Problem description -
Where the material below has a line containing "14: (216, 179, 4.68)", start repeating exactly, and keep going through the line containing "48: (715, 71, 4.34)", with no other lines.

Data under study -
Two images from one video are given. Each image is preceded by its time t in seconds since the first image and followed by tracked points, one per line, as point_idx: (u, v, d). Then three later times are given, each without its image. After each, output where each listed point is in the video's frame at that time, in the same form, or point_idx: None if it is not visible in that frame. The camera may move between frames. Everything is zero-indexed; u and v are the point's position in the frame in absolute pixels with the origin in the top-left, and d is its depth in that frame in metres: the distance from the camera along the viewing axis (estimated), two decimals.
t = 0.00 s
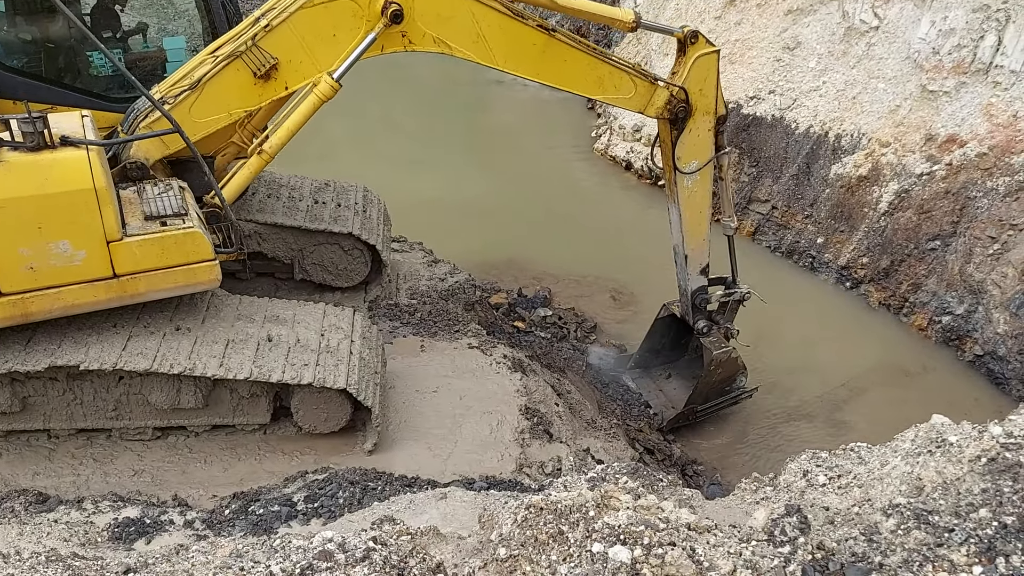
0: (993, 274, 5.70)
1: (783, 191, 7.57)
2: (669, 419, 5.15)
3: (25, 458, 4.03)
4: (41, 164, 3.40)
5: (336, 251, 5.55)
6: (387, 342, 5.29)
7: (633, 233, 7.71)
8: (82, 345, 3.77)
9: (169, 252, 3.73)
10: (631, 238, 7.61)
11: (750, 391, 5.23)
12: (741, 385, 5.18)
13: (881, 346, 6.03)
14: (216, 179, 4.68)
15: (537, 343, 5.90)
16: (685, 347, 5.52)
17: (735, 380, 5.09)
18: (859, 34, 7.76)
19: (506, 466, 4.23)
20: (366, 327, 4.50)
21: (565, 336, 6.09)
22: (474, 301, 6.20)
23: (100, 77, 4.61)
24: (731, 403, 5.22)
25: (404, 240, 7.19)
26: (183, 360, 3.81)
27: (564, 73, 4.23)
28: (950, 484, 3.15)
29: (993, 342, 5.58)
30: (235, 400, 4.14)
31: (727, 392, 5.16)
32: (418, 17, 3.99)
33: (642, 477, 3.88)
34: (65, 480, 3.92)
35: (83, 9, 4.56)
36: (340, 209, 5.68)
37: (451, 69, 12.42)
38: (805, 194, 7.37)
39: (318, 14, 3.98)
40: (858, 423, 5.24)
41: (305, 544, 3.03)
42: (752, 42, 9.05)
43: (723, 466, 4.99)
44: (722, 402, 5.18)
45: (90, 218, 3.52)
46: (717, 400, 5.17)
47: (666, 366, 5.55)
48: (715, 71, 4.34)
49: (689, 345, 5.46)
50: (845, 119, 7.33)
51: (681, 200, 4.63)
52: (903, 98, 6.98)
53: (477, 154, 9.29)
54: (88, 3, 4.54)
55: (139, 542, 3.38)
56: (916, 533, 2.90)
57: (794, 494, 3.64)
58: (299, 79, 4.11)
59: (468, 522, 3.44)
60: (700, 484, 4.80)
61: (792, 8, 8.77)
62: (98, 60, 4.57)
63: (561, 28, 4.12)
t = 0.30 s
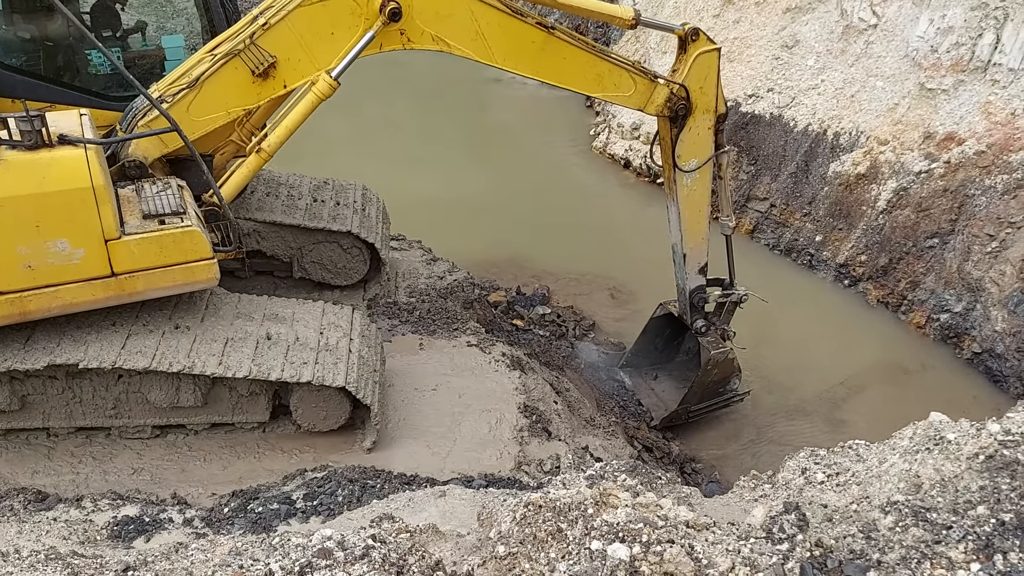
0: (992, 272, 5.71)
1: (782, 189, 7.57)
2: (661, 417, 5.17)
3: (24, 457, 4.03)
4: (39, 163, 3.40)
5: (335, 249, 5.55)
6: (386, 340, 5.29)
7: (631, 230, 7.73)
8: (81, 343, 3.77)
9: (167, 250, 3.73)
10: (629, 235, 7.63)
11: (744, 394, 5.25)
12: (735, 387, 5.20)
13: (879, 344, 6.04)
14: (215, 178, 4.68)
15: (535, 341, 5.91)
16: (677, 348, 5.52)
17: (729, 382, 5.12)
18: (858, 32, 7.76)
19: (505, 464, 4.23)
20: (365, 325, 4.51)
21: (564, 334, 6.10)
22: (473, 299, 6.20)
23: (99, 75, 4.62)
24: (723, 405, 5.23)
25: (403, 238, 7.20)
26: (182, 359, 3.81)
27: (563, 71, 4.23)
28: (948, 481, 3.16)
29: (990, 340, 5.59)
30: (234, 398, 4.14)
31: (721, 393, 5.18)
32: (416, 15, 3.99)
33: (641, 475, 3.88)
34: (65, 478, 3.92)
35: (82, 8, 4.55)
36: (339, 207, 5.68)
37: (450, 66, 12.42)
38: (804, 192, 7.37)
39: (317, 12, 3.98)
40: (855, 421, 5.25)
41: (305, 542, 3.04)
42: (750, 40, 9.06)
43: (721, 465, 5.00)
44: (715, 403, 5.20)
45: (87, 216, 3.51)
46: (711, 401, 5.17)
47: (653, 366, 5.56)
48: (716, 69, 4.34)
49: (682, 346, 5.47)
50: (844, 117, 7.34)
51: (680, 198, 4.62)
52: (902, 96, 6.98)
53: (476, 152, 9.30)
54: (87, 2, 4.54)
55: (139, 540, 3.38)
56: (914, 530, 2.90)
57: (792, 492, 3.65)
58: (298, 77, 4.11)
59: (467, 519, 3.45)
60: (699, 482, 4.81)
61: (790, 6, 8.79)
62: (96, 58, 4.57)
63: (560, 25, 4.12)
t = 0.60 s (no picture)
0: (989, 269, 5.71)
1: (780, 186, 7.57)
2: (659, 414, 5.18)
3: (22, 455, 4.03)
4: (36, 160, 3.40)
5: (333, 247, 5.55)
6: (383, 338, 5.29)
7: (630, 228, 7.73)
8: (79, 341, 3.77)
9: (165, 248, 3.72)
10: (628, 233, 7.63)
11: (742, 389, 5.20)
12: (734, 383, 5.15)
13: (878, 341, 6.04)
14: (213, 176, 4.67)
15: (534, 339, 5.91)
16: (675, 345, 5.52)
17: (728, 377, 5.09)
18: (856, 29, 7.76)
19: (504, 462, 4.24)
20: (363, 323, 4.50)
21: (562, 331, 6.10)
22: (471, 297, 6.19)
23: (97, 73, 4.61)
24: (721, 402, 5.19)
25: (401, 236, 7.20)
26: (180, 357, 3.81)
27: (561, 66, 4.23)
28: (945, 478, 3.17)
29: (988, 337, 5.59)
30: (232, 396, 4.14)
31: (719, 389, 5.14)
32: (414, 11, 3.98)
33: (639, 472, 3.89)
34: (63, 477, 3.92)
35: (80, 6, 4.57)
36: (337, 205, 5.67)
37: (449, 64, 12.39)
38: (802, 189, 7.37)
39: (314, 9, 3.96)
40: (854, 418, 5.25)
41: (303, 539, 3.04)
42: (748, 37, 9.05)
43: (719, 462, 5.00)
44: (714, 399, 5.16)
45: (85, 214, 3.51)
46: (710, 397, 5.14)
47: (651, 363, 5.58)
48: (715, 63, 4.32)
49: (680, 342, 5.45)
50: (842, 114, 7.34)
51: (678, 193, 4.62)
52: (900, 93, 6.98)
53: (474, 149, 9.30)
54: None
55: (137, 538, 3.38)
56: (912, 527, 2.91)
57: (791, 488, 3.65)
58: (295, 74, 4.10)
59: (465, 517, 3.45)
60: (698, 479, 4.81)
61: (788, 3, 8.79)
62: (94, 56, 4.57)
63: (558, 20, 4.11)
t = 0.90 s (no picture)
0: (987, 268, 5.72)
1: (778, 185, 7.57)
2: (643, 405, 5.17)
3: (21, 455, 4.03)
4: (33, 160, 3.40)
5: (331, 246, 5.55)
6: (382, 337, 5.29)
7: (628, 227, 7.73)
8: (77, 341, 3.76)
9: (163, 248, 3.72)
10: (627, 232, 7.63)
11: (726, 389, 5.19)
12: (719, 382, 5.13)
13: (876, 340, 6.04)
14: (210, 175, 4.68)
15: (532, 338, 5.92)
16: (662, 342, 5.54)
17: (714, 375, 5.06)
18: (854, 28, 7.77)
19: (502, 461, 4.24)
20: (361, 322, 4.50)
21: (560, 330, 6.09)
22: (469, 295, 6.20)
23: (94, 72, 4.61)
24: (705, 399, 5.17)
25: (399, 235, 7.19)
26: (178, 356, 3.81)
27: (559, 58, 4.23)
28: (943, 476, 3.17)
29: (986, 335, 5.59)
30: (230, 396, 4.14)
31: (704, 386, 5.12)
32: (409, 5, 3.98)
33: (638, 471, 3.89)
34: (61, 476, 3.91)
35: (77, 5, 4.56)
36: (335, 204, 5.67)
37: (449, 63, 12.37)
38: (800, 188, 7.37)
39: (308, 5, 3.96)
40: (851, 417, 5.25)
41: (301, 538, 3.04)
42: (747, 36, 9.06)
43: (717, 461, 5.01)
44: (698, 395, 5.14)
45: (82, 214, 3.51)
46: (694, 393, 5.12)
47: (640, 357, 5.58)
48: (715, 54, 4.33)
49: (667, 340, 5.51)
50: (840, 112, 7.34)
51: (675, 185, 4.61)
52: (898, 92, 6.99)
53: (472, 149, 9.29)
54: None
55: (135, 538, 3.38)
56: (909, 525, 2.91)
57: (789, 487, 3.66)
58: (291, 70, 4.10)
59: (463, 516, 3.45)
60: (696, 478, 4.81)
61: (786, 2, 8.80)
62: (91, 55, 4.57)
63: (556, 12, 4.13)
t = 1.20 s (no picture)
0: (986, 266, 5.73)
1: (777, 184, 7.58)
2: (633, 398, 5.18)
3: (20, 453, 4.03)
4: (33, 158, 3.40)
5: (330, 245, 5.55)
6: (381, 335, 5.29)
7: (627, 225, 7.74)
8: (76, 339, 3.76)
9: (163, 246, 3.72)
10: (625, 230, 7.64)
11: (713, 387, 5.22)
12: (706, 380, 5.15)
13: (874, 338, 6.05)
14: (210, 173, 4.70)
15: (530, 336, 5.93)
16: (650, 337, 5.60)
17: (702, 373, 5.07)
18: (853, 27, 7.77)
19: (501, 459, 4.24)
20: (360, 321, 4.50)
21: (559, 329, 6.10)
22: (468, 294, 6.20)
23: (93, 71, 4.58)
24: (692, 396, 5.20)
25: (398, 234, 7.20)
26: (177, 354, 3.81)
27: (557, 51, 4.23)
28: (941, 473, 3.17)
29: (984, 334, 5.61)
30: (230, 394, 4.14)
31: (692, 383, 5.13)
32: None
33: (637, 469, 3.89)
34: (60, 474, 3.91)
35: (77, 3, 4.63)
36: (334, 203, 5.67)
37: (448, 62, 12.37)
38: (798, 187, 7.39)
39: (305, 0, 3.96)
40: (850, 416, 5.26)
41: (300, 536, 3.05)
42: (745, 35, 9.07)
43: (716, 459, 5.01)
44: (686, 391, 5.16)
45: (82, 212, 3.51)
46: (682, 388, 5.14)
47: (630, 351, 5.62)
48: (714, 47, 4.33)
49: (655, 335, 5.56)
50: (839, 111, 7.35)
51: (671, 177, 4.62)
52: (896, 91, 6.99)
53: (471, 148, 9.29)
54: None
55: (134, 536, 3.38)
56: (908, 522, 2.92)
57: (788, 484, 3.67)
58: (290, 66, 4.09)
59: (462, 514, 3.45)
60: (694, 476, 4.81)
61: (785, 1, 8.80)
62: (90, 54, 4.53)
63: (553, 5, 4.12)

Response to the task -
14: (216, 179, 4.68)
15: (537, 343, 5.90)
16: (685, 347, 5.52)
17: (735, 380, 5.09)
18: (859, 34, 7.76)
19: (506, 466, 4.23)
20: (366, 327, 4.50)
21: (565, 336, 6.09)
22: (474, 301, 6.20)
23: (100, 77, 4.61)
24: (731, 403, 5.22)
25: (404, 240, 7.19)
26: (183, 360, 3.81)
27: (564, 73, 4.23)
28: (950, 484, 3.15)
29: (993, 342, 5.58)
30: (235, 400, 4.14)
31: (727, 392, 5.16)
32: (418, 17, 3.99)
33: (642, 477, 3.88)
34: (65, 480, 3.92)
35: (83, 9, 4.56)
36: (340, 209, 5.68)
37: (451, 69, 12.42)
38: (805, 194, 7.37)
39: (318, 14, 3.98)
40: (858, 423, 5.24)
41: (305, 544, 3.03)
42: (752, 42, 9.05)
43: (723, 466, 4.99)
44: (722, 402, 5.18)
45: (90, 218, 3.52)
46: (717, 400, 5.17)
47: (666, 366, 5.55)
48: (715, 71, 4.34)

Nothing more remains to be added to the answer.